The findings, published in the journal Circulation, showed a clear link between living near loud, busy roads and developing larger right and left ventricles in the heart.
This was even when the areas were not considered dirty air hotspots.
Living near the roads exposed them to nitrogen dioxide and PM2.5, which are small particles of air pollution.
Ventricle reshaping is apparent in the early stages of heart failure, as they are crucial pumping chambers to the heart.
We saw significant changes in the heart, even at relatively low levels of air pollution exposure
The alarming change was more apparent in those who faced higher nitrogen dioxide levels – with the heart increasing in size for each extra measurement of nitrogen dioxide and PM2.5 to which they were exposed.
Most participants lived outside major UK cities, according to the study, which was a collaboration between scientists at Queen Mary University of London and Oxford University.

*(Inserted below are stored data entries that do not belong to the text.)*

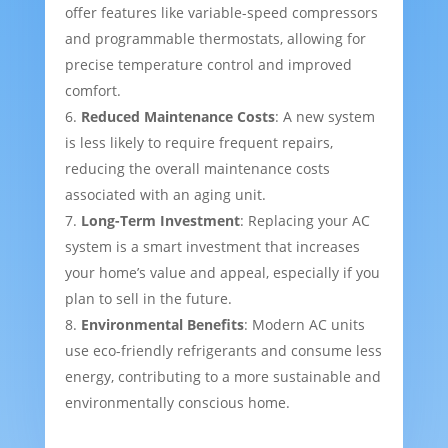
offer features like variable-speed compressors
and programmable thermostats, allowing for
precise temperature control and improved
comfort.
Reduced Maintenance Costs
: A new system
is less likely to require frequent repairs,
reducing the overall maintenance costs
associated with an aging unit.
Long-Term Investment
: Replacing your AC
system is a smart investment that increases
your home’s value and appeal, especially if you
plan to sell in the future.
Environmental Benefits
: Modern AC units
use eco-friendly refrigerants and consume less
energy, contributing to a more sustainable and
environmentally conscious home.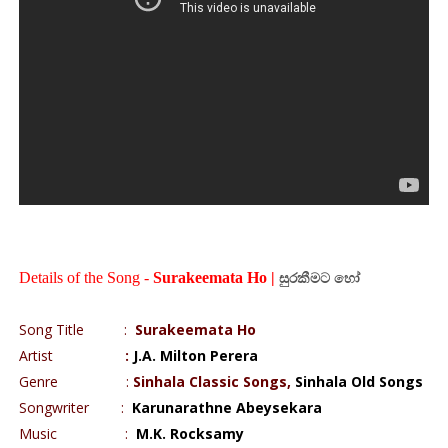
Details of the Song -
Surakeemata Ho |
සුරකීමට
හෝ
Song Title
:
Surakeemata Ho
Artist
:
J.A. Milton Perera
Genre
:
Sinhala Classic Songs,
Sinhala Old Songs
Songwriter
:
Karunarathne Abeysekara
Music
:
M.K. Rocksamy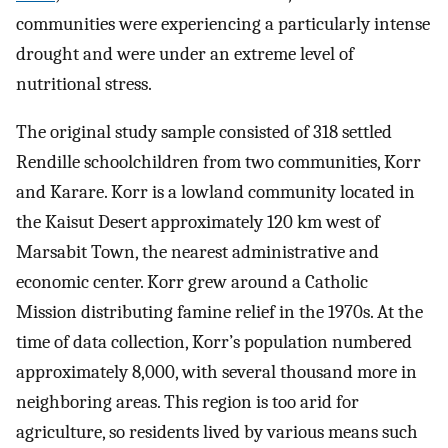
communities were experiencing a particularly intense
drought and were under an extreme level of
nutritional stress.
The original study sample consisted of 318 settled
Rendille schoolchildren from two communities, Korr
and Karare. Korr is a lowland community located in
the Kaisut Desert approximately 120 km west of
Marsabit Town, the nearest administrative and
economic center. Korr grew around a Catholic
Mission distributing famine relief in the 1970s. At the
time of data collection, Korr’s population numbered
approximately 8,000, with several thousand more in
neighboring areas. This region is too arid for
agriculture, so residents lived by various means such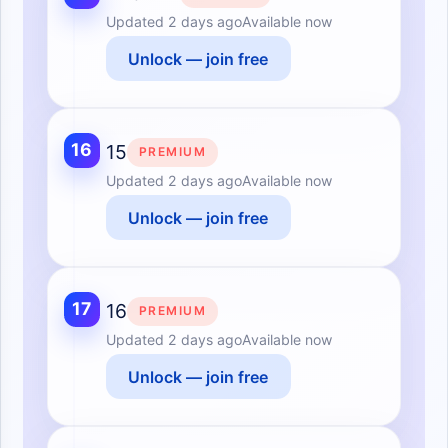
Updated
2 days ago
Available now
Unlock — join free
16
15
PREMIUM
Updated
2 days ago
Available now
Unlock — join free
17
16
PREMIUM
Updated
2 days ago
Available now
Unlock — join free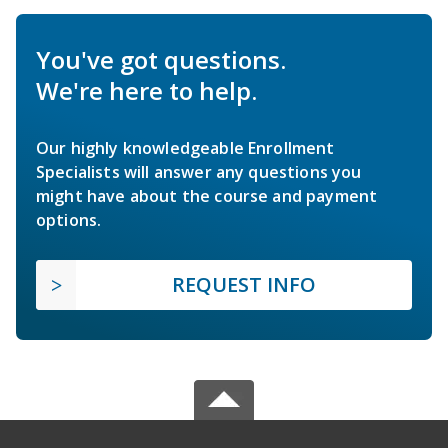
You've got questions.
We're here to help.
Our highly knowledgeable Enrollment
Specialists will answer any questions you
might have about the course and payment
options.
REQUEST INFO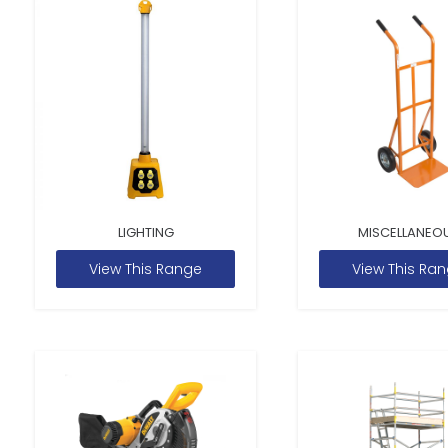
LIGHTING
MISCELLANEO
View This Range
View This Ra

It is hoped the research will throw into stark relief the impact air pollution has on the heart – and the link between dirty air and mortality rates.
The study honed in on data from participants in a wider UK biobank study, which included lifestyle information, where they lived and MRI information showing the size weight and function of their hearts at specific times.

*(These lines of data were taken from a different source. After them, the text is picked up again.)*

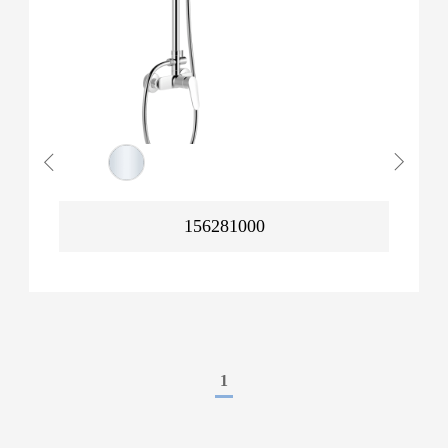
156281000
1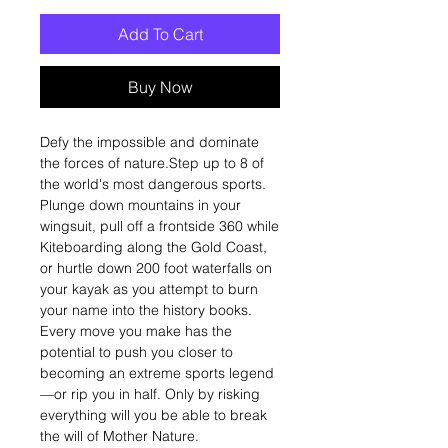
Add To Cart
Buy Now
Defy the impossible and dominate
the forces of nature.Step up to 8 of
the world's most dangerous sports.
Plunge down mountains in your
wingsuit, pull off a frontside 360 while
Kiteboarding along the Gold Coast,
or hurtle down 200 foot waterfalls on
your kayak as you attempt to burn
your name into the history books.
Every move you make has the
potential to push you closer to
becoming an extreme sports legend
—or rip you in half. Only by risking
everything will you be able to break
the will of Mother Nature.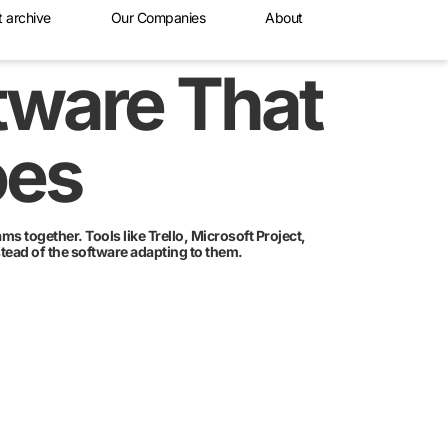
t archive
Our Companies
About
tware That
oes
s together. Tools like Trello, Microsoft Project,
tead of the software adapting to them.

Dr Nay Aung, who led the data analysis from Queen Mary University of London, said: “Although our study was observational and hasn’t yet shown a causal link, we saw significant changes in the heart, even at relatively low levels of air pollution exposure.
We can't expect people to move home to avoid air pollution - Governments and public bodies must be acting right now
“Air pollution should be seen as a modifiable risk factor. Doctors and the general public all need to be aware of their exposure when they think about their heart health, just like they think about their blood pressure, their cholesterol and their weight.”
Further studies in large inner-city areas such as London and Manchester will now be carried out, with experts suspecting they will find “even more pronounced” results.
Professor Jeremy Pearson, associate medical director at the British Heart Foundation, which part-funded the study, said: “We can’t expect people to move home to avoid air pollution – Governments and public bodies must be acting right now to make all areas safe and protect the population from these harms.
“What is particularly worrying is that the levels of air pollution, particularly PM2.5, at which this study saw people with heart remodelling are not even deemed particularly high by the UK Government – this is why we are calling for the WHO guidelines to be adopted.
“They are less than half of UK legal limits and while we know there are no safe limits for some forms of air pollution, we believe this is a crucial step in protecting the nation’s heart health.”